> Work item
Give all the data again exactly.

> Dataset records
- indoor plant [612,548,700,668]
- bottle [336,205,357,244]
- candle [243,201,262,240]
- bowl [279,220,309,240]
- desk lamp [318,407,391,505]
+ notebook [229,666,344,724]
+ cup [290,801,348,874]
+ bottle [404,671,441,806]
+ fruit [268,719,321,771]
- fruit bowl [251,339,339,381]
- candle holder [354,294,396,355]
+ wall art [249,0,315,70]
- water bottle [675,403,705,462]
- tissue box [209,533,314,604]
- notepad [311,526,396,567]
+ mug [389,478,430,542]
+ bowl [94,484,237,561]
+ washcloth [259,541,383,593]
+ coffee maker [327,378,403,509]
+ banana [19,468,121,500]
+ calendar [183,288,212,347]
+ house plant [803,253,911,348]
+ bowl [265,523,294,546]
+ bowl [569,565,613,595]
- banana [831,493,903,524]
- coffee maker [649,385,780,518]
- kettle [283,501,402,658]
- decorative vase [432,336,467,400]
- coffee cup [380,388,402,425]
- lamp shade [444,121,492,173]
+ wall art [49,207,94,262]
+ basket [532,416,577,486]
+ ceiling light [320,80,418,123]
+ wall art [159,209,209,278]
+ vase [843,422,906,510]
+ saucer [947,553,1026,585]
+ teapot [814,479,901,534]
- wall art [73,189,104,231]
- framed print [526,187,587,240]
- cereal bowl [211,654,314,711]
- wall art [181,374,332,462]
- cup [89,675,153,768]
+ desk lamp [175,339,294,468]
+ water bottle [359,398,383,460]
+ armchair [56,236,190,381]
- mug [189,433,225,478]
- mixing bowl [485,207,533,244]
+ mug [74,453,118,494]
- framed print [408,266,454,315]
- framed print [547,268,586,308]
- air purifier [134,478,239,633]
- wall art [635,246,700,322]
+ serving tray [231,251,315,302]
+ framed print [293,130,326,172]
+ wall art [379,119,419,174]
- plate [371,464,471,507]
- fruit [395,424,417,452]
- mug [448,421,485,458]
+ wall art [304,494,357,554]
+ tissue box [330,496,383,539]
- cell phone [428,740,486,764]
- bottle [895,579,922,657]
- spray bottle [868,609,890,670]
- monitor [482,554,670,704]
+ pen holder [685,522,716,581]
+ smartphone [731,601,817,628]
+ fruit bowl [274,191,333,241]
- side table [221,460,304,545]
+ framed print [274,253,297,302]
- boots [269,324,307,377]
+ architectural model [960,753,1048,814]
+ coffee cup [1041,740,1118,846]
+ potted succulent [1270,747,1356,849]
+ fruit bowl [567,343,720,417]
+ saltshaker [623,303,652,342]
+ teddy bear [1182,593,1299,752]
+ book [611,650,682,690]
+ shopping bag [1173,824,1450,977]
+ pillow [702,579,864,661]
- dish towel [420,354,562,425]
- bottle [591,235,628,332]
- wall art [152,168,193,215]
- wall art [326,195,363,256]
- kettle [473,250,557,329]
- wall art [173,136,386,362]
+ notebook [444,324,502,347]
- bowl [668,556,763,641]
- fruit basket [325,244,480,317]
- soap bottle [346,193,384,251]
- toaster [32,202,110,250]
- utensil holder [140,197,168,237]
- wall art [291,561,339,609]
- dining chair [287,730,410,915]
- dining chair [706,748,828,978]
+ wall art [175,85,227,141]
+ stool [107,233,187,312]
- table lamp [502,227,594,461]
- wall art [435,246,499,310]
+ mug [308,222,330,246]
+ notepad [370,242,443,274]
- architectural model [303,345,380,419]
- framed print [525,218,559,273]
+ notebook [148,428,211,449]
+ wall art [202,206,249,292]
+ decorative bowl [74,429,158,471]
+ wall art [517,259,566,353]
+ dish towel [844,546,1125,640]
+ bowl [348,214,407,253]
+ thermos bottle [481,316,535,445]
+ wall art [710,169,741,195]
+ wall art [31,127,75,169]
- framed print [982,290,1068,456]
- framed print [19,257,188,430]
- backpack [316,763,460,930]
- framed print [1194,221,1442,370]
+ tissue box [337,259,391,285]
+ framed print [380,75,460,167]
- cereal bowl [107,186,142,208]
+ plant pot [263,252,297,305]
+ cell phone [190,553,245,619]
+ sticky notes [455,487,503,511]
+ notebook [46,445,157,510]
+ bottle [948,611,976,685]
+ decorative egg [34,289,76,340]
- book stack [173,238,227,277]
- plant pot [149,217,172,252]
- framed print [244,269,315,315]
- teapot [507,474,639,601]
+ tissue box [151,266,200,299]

> Exercise answer
- indoor plant [612,548,700,668]
- bottle [336,205,357,244]
- candle [243,201,262,240]
- bowl [279,220,309,240]
- desk lamp [318,407,391,505]
+ notebook [229,666,344,724]
+ cup [290,801,348,874]
+ bottle [404,671,441,806]
+ fruit [268,719,321,771]
- fruit bowl [251,339,339,381]
- candle holder [354,294,396,355]
+ wall art [249,0,315,70]
- water bottle [675,403,705,462]
- tissue box [209,533,314,604]
- notepad [311,526,396,567]
+ mug [389,478,430,542]
+ bowl [94,484,237,561]
+ washcloth [259,541,383,593]
+ coffee maker [327,378,403,509]
+ banana [19,468,121,500]
+ calendar [183,288,212,347]
+ house plant [803,253,911,348]
+ bowl [265,523,294,546]
+ bowl [569,565,613,595]
- banana [831,493,903,524]
- coffee maker [649,385,780,518]
- kettle [283,501,402,658]
- decorative vase [432,336,467,400]
- coffee cup [380,388,402,425]
- lamp shade [444,121,492,173]
+ wall art [49,207,94,262]
+ basket [532,416,577,486]
+ ceiling light [320,80,418,123]
+ wall art [159,209,209,278]
+ vase [843,422,906,510]
+ saucer [947,553,1026,585]
+ teapot [814,479,901,534]
- wall art [73,189,104,231]
- framed print [526,187,587,240]
- cereal bowl [211,654,314,711]
- wall art [181,374,332,462]
- cup [89,675,153,768]
+ desk lamp [175,339,294,468]
+ water bottle [359,398,383,460]
+ armchair [56,236,190,381]
- mug [189,433,225,478]
- mixing bowl [485,207,533,244]
+ mug [74,453,118,494]
- framed print [408,266,454,315]
- framed print [547,268,586,308]
- air purifier [134,478,239,633]
- wall art [635,246,700,322]
+ serving tray [231,251,315,302]
+ framed print [293,130,326,172]
+ wall art [379,119,419,174]
- plate [371,464,471,507]
- fruit [395,424,417,452]
- mug [448,421,485,458]
+ wall art [304,494,357,554]
+ tissue box [330,496,383,539]
- cell phone [428,740,486,764]
- bottle [895,579,922,657]
- spray bottle [868,609,890,670]
- monitor [482,554,670,704]
+ pen holder [685,522,716,581]
+ smartphone [731,601,817,628]
+ fruit bowl [274,191,333,241]
- side table [221,460,304,545]
+ framed print [274,253,297,302]
- boots [269,324,307,377]
+ architectural model [960,753,1048,814]
+ coffee cup [1041,740,1118,846]
+ potted succulent [1270,747,1356,849]
+ fruit bowl [567,343,720,417]
+ saltshaker [623,303,652,342]
+ teddy bear [1182,593,1299,752]
+ book [611,650,682,690]
+ shopping bag [1173,824,1450,977]
+ pillow [702,579,864,661]
- dish towel [420,354,562,425]
- bottle [591,235,628,332]
- wall art [152,168,193,215]
- wall art [326,195,363,256]
- kettle [473,250,557,329]
- wall art [173,136,386,362]
+ notebook [444,324,502,347]
- bowl [668,556,763,641]
- fruit basket [325,244,480,317]
- soap bottle [346,193,384,251]
- toaster [32,202,110,250]
- utensil holder [140,197,168,237]
- wall art [291,561,339,609]
- dining chair [287,730,410,915]
- dining chair [706,748,828,978]
+ wall art [175,85,227,141]
+ stool [107,233,187,312]
- table lamp [502,227,594,461]
- wall art [435,246,499,310]
+ mug [308,222,330,246]
+ notepad [370,242,443,274]
- architectural model [303,345,380,419]
- framed print [525,218,559,273]
+ notebook [148,428,211,449]
+ wall art [202,206,249,292]
+ decorative bowl [74,429,158,471]
+ wall art [517,259,566,353]
+ dish towel [844,546,1125,640]
+ bowl [348,214,407,253]
+ thermos bottle [481,316,535,445]
+ wall art [710,169,741,195]
+ wall art [31,127,75,169]
- framed print [982,290,1068,456]
- framed print [19,257,188,430]
- backpack [316,763,460,930]
- framed print [1194,221,1442,370]
+ tissue box [337,259,391,285]
+ framed print [380,75,460,167]
- cereal bowl [107,186,142,208]
+ plant pot [263,252,297,305]
+ cell phone [190,553,245,619]
+ sticky notes [455,487,503,511]
+ notebook [46,445,157,510]
+ bottle [948,611,976,685]
+ decorative egg [34,289,76,340]
- book stack [173,238,227,277]
- plant pot [149,217,172,252]
- framed print [244,269,315,315]
- teapot [507,474,639,601]
+ tissue box [151,266,200,299]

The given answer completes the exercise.